Donald Trump s’est déchaîné jeudi contre Harvard, devenue la principale cible d’une offensive plus large contre le système d’éducation américain.
Le président américain a accusé la prestigieuse université, l’une des mieux classées au monde, d’être une « institution antisémite d’extrême gauche » et une « menace pour la démocratie », dans un long message sur son réseau Truth Social.
L’accusation d’antisémitisme est fréquemment employée par l’administration Trump pour justifier ses mesures contre les établissements d’enseignement supérieur ainsi que certains étudiants étrangers, les plus visés étant ceux qui ont participé aux manifestations dénonçant la guerre menée par Israël à Gaza après les attaques du 7 octobre 2023.
« Un détournement du combat contre l’antisémitisme » qui vise à « couper le financement d’universités et à les punir gratuitement », ont taclé, dans une lettre ouverte adressée jeudi à Donald Trump, cinq sénateurs démocrates de confession juive, dont le chef de file de l’opposition au Sénat, Chuck Schumer.
« Foutoir progressiste »
Pour le président américain, qui a signé mercredi une série de décrets visant à augmenter encore un peu plus la pression sur les universités américaines, Harvard est « un foutoir progressiste » et « accepte des étudiants du monde entier qui veulent détruire notre pays ».
Dans son message, l’ancien promoteur immobilier appelle également à « virer » un avocat qui travaille pour sa société, la Trump Organization, et qui représente par ailleurs également Harvard.
Peu après, son fils Eric Trump a indiqué à CNN s’être séparé de William Burck, avocat très apprécié dans les milieux républicains, qui avait été recruté comme conseiller de la Trump Organization et qui a aussi été chargé par Harvard de défendre l’université face à la Maison Blanche.
L’université s’est distinguée en attaquant en justice l’administration Trump contre un gel de plus de deux milliards de dollars de subventions fédérales, décidé après que la célèbre institution a refusé de se plier à une série d’exigences de la Maison Blanche.
Le président américain, qui reproche aux universités d’être des foyers de contestation progressiste, veut avoir un droit de regard sur les procédures d’admission des étudiants, les embauches d’enseignants et les programmes.
« Autocratique »
Harvard a pris la tête d’un mouvement d’opposition rejoint par d’autres grands noms tels que Yale ou Princeton, qui ont rejeté ensemble « l’ingérence politique », dans un communiqué mardi.

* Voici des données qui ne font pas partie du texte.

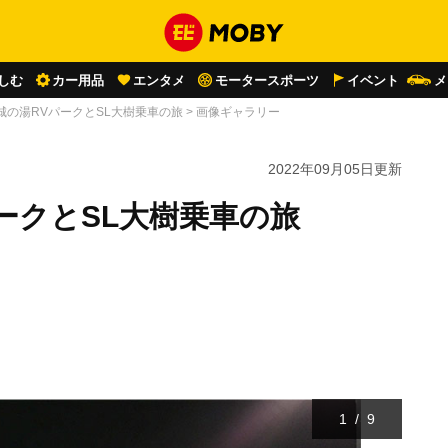
しむ
カー用品
エンタメ
モータースポーツ
イベント
メ
城の湯RVパークとSL大樹乗車の旅
>
画像ギャラリー
2022年09月05日
更新
ークとSL大樹乗車の旅
1
/
9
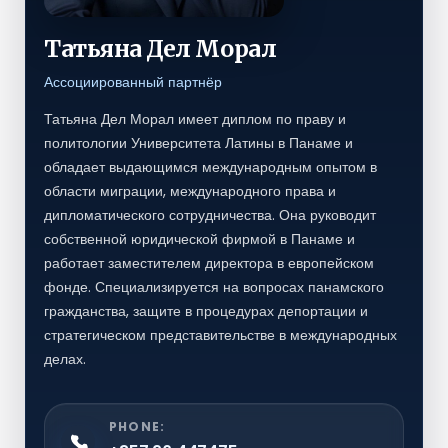
Татьяна Дел Морал
Ассоциированный партнёр
Татьяна Дел Морал имеет диплом по праву и
политологии Университета Латины в Панаме и
обладает выдающимся международным опытом в
области миграции, международного права и
дипломатического сотрудничества. Она руководит
собственной юридической фирмой в Панаме и
работает заместителем директора в европейском
фонде. Специализируется на вопросах панамского
гражданства, защите в процедурах депортации и
стратегическом представительстве в международных
делах.
PHONE:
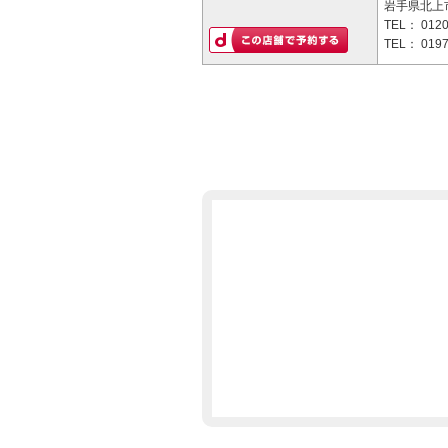
岩手県北上市
TEL：
0120
TEL：
0197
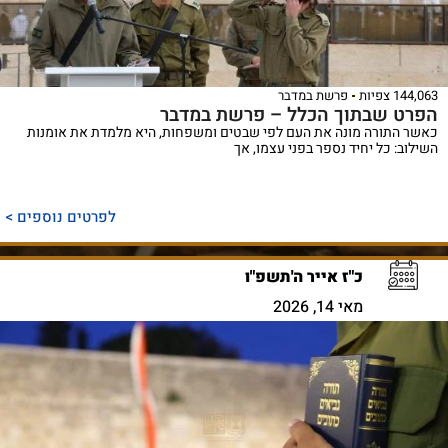
144,063 צפיות
פרשת במדבר
הפרט שבתוך הכלל – פרשת במדבר
כאשר התורה מונה את העם לפי שבטים ומשפחות, היא מלמדת את אומנות
השילוב: כל יחיד נספר בפני עצמו, אך
לפרטים נוספים >
כ"ז אייר ה'תשפ"ו
מאי 14, 2026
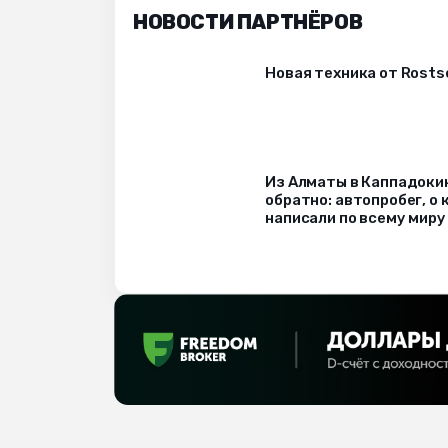
НОВОСТИ ПАРТНЁРОВ
Новая техника от Rost
Из Алматы в Каппадоки
обратно: автопробег, о
написали по всему миру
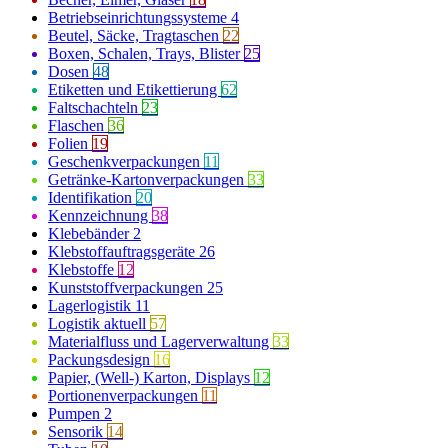
Betriebseinrichtungssysteme
4
Beutel, Säcke, Tragtaschen
22
Boxen, Schalen, Trays, Blister
25
Dosen
48
Etiketten und Etikettierung
62
Faltschachteln
23
Flaschen
36
Folien
19
Geschenkverpackungen
11
Getränke-Kartonverpackungen
33
Identifikation
20
Kennzeichnung
38
Klebebänder
2
Klebstoffauftragsgeräte
26
Klebstoffe
12
Kunststoffverpackungen
25
Lagerlogistik
11
Logistik aktuell
57
Materialfluss und Lagerverwaltung
33
Packungsdesign
16
Papier, (Well-) Karton, Displays
12
Portionenverpackungen
11
Pumpen
2
Sensorik
14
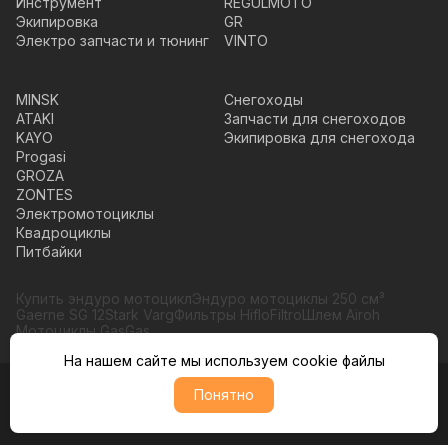
Инструмент
REGULMOTO
Экипировка
GR
Электро запчасти и тюнинг
VINTO
MINSK
Снегоходы
ATAKI
Запчасти для снегоходов
KAYO
Экипировка для снегохода
Progasi
GROZA
ZONTES
Электромотоциклы
Квадроциклы
Питбайки
Купить эндуро мотоцикл
Эндуро мотоциклы 250 см³
Gaerne SG 12
Stark Varg
Фильтры HifloFiltro
Шлем Airoh
Мотоциклы GasGas
На нашем сайте мы используем cookie файлы
Понятно
© Moto365, Все права защищены
Политика обратботки персональных данных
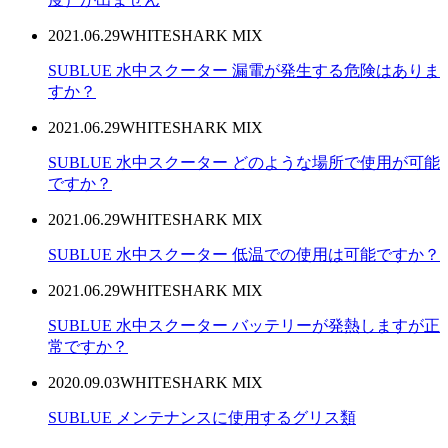
2021.06.29
WHITESHARK MIX
SUBLUE 水中スクーター 漏電が発生する危険はありま
すか？
2021.06.29
WHITESHARK MIX
SUBLUE 水中スクーター どのような場所で使用が可能
ですか？
2021.06.29
WHITESHARK MIX
SUBLUE 水中スクーター 低温での使用は可能ですか？
2021.06.29
WHITESHARK MIX
SUBLUE 水中スクーター バッテリーが発熱しますが正
常ですか？
2020.09.03
WHITESHARK MIX
SUBLUE メンテナンスに使用するグリス類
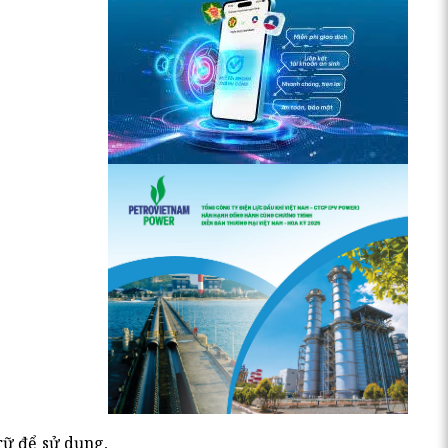
rữ để sử dụng,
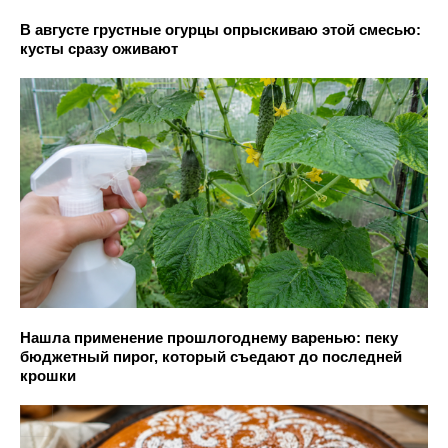
В августе грустные огурцы опрыскиваю этой смесью:
кусты сразу оживают
Нашла применение прошлогоднему варенью: пеку
бюджетный пирог, который съедают до последней
крошки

« Les enseignants sur le campus sont bien conscients que nous sommes face à un gouvernement de plus en plus autocratique et autoritaire qui tente de démanteler non seulement nos universités, mais le secteur de l’enseignement supérieur dans son ensemble », a déclaré jeudi à l’AFP Kirsten Weld, professeure d’histoire et présidente d’une association de professeurs (AAUP) à Harvard.
Harvard, à l’image d’autres campus américains, a été critiqué pour sa gestion du mouvement contre la guerre à Gaza, accusé à la fois de manquer de fermeté face à des débordements antisémites, mais aussi d’enfreindre la liberté d’expression des étudiants propalestiniens.
Mais depuis l’offensive de Donald Trump, « il y a plus d’unité qu’il n’y en a jamais eu depuis un an et demi », explique Kirsten Weld.
« Terrifiés »
La semaine dernière, le ministère de la Sécurité intérieure a aussi menacé de retirer à Harvard la possibilité d’accueillir des étudiants étrangers, à moins que l’université n’accepte de lui fournir des informations sur les dossiers disciplinaires et leur participation à des manifestations.
« Les étudiants étrangers sont terrifiés. Ils sont en quelque sorte otages des menaces de l’administration Trump (…) cela met certains d’entre d’eux dans des niveaux de stress et d’anxiété inimaginables », a ajouté la professeure.
Le président américain, qui veut démanteler le ministère de l’Education, a signé mercredi une nouvelle volée de décrets censés empêcher les idées progressistes de se répandre dans les écoles.
L’un des textes promet ainsi de renforcer les attributions des enseignants et des écoles en matière de « discipline ».
Un autre vise les organismes qui évaluent les performances des universités et leur éligibilité à des financements fédéraux (« accreditors »), accusés par le camp Trump d’être « basés sur une idéologie +woke+ » et non sur le mérite.
Par « woke », la Maison Blanche et plus largement la droite américaine désignent les idées visant à promouvoir la diversité.